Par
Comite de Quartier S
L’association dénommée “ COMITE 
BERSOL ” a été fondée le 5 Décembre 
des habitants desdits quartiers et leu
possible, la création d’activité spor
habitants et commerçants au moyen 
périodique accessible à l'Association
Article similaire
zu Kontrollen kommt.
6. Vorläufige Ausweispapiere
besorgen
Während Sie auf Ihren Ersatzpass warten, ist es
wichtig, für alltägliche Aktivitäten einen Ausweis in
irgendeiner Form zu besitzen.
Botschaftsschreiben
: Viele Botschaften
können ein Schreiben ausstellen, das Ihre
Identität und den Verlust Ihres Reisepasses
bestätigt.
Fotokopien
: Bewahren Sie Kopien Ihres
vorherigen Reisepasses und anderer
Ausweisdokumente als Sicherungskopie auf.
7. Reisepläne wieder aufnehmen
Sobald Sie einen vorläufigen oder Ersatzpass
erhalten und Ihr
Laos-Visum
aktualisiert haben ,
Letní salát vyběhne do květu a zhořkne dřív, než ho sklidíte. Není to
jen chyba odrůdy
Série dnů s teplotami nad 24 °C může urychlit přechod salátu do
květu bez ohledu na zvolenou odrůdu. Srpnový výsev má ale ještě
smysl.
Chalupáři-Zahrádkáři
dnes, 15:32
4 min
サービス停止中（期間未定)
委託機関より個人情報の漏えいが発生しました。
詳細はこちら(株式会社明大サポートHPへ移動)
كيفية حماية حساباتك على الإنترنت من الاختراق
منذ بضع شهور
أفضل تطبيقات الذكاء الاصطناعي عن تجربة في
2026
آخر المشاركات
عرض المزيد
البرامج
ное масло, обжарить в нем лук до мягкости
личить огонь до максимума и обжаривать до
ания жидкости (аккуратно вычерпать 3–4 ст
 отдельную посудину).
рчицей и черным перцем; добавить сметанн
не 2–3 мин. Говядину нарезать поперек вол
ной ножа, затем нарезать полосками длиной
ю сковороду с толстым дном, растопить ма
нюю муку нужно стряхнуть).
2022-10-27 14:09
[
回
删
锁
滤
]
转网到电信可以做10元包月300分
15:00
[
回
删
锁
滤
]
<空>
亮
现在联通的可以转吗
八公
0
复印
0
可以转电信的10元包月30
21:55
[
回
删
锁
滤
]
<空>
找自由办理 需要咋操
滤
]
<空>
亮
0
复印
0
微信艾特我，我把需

· · · · ·

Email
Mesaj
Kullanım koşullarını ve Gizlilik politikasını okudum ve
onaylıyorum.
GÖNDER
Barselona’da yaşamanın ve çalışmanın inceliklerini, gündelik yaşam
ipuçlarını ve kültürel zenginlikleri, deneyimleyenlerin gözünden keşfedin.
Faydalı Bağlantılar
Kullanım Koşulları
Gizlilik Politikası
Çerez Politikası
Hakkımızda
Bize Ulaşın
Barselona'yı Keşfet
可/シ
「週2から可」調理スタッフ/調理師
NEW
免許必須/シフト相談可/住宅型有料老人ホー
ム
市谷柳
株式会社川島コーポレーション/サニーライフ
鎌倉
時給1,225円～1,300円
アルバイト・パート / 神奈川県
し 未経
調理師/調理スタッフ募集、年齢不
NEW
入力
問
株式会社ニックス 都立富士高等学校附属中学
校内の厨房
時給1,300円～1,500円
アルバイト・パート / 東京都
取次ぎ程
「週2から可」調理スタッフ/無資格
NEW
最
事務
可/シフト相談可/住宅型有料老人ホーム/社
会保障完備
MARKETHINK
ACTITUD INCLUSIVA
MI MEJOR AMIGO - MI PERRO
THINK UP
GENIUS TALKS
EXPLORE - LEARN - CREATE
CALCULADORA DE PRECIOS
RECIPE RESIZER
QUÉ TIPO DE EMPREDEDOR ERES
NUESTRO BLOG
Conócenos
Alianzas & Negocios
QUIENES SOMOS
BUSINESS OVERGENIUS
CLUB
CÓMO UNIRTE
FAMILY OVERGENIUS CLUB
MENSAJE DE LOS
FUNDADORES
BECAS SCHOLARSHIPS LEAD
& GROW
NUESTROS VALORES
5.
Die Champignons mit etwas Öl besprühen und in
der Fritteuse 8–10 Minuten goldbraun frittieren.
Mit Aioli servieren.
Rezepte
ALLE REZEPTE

· · · · ·

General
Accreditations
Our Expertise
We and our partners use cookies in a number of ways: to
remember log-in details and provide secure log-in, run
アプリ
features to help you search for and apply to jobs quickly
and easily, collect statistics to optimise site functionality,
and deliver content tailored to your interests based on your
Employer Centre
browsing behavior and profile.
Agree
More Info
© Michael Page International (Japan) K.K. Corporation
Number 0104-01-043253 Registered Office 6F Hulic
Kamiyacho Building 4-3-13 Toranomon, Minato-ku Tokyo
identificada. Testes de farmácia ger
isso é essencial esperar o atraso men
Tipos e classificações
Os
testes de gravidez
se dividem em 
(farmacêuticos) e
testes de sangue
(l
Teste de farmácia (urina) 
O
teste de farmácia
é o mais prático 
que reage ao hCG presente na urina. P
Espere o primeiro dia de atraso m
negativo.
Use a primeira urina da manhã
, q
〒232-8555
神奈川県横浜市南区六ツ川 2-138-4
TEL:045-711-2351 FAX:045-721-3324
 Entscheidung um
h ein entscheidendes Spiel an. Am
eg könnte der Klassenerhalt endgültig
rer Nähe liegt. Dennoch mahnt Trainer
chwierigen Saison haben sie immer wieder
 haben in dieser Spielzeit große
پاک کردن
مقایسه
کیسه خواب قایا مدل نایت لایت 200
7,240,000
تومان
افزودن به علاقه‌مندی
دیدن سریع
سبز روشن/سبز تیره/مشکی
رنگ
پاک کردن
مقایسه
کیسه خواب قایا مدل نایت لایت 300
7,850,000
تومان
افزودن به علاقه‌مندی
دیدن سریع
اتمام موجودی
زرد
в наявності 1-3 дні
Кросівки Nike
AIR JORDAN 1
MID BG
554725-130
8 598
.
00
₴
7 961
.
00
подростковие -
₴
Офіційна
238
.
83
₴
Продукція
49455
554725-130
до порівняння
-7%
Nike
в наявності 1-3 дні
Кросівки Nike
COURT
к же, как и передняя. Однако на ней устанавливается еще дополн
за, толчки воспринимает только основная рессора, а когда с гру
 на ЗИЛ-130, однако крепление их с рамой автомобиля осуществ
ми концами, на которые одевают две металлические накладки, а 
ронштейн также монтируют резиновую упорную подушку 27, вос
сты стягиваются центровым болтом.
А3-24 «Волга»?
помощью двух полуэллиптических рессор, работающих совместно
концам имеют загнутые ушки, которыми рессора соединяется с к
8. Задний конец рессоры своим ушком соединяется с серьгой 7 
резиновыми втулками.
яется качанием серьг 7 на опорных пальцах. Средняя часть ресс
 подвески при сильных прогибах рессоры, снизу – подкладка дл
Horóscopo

· · · · ·

» YOUR INSTRUCTIONS: Report every line containing the word "atraso" from the listing above.

» SOLUTION TO THE EXERCISE:
isso é essencial esperar o atraso men
Espere o primeiro dia de atraso m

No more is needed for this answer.